Queen Elizabeth was the Virgin Queen. As a queen she was a success. When Elizabeth exposed herself before her troops, they all shouted "hurrah." Then her navy went out and defeated the Spanish Armadillo.

During the Renaissance, America began. Christopher Columbus was a great navigator who discovered America while cursing about the Atlantic. His ships were called the Nina, the Pinta and the Santa Fe...Sir Francis Drake circumcised the world with a 100-foot clipper.

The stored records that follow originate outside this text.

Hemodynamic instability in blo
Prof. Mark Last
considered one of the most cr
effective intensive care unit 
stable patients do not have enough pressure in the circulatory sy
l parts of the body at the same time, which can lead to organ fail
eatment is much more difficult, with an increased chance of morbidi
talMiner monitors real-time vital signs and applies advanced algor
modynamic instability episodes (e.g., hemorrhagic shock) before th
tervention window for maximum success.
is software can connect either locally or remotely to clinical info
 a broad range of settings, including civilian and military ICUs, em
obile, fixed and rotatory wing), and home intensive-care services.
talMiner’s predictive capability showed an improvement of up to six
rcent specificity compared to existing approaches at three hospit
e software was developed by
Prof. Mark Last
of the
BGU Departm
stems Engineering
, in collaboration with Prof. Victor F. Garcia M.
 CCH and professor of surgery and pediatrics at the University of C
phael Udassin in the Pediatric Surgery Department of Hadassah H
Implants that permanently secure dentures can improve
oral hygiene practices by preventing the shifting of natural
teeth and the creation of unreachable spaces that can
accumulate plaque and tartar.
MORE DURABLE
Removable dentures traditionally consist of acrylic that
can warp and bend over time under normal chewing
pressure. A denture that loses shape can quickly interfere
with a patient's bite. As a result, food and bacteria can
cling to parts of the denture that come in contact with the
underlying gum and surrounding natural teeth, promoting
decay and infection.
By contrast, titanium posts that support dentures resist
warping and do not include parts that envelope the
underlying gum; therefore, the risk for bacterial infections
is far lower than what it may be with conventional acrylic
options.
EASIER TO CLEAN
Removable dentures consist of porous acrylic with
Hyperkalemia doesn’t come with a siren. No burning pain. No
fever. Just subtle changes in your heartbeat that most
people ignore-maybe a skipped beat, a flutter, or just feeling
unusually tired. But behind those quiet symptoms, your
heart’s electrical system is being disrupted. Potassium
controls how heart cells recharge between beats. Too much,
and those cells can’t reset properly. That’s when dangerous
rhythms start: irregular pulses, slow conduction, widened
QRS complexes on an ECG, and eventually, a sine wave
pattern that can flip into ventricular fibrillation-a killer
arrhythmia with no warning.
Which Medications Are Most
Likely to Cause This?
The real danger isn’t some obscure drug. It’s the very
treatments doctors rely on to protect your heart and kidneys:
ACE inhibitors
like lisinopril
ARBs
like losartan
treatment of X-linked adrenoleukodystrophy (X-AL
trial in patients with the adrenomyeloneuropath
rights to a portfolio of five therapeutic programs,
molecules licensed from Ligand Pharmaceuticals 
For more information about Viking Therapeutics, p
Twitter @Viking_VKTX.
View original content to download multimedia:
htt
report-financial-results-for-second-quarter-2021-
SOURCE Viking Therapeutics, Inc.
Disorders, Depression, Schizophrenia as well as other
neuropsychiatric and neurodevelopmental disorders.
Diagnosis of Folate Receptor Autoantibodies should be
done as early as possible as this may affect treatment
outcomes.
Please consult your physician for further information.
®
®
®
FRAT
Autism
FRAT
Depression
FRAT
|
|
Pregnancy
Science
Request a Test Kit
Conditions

Meanwhile in Europe, the enlightenment was a reasonable time. Voltaire invented electricity and also wrote a book called "Candy". Gravity was invented by Isaac Walton. It is chiefly noticeable in the autumn, when the apples are falling off the trees.

Johann Bach wrote a great many musical compositions and had a large number of children. In between, he practiced on an old spinster, which he kept up in his attic.

The sun never set on the British Empire because the British Empire is in the east and the sun sets in the west.


876. In jail

This guy gets arrested and sent to jail. His cellmate tells him he will like jail, here's why.
Cellmate: "you like church?"
Newguy: "its ok"
Cellmate: "on Sundays we get to go to church, you gonna like Sundays"
Newguy: "I guess"
Cellmate: "You like basketball"
Newguy: "Yea, I like basketball"
Cellmate: " You gonna like Mondays, on Mondays we play basketball"
Cellmate: "You like baseball?"
Newguy: "yes"
Cellmate: "On Tuesdays we play baseball except when it rains, then we play cards - you like cards"
Newguy: "yea"
Cellmate: "You like sex?"
Newguy: "yes"
Cellmate; "you like sex with women or men"
Newguy: "Women"
Cellmate: " you no like sex with men"
Newguy: "NO"
Cellmate: "you not gonna like Wednesdays"


877. The lion

Man: (to friend) I'm taking my wife on an African Safari.
Friend: Wow! What would you do if a vicious Lion attacked you wife?
Man: Nothing. Friend: Nothing? You would do nothing!?
Man: Right. Let the stupid lion fend for himself!


878. In a bar

A neutron walks into a bar. "I'd like a beer" he says.
The bartender promptly serves up a beer.
"How much will that be?" asks the neutron.
"For you?" replies the bartender, "no charge"


879. Married

I got married about a year ago, and noticed that I put on a little weight.
A friend explained the whole thing. It seems that single guys come home, look at what's in the fridge, and go to bed.
Married guys come home, look at what's in bed, and go to the fridge.


880. Missing

A woman reported the disappearance of her husband to the police. The officer in charge looked at the photograph she handed him, questioned her, and then asked if she wished to give her husband any message if they found him.
"Yes," she replied readily. 'Tell him Mother didn't come after all."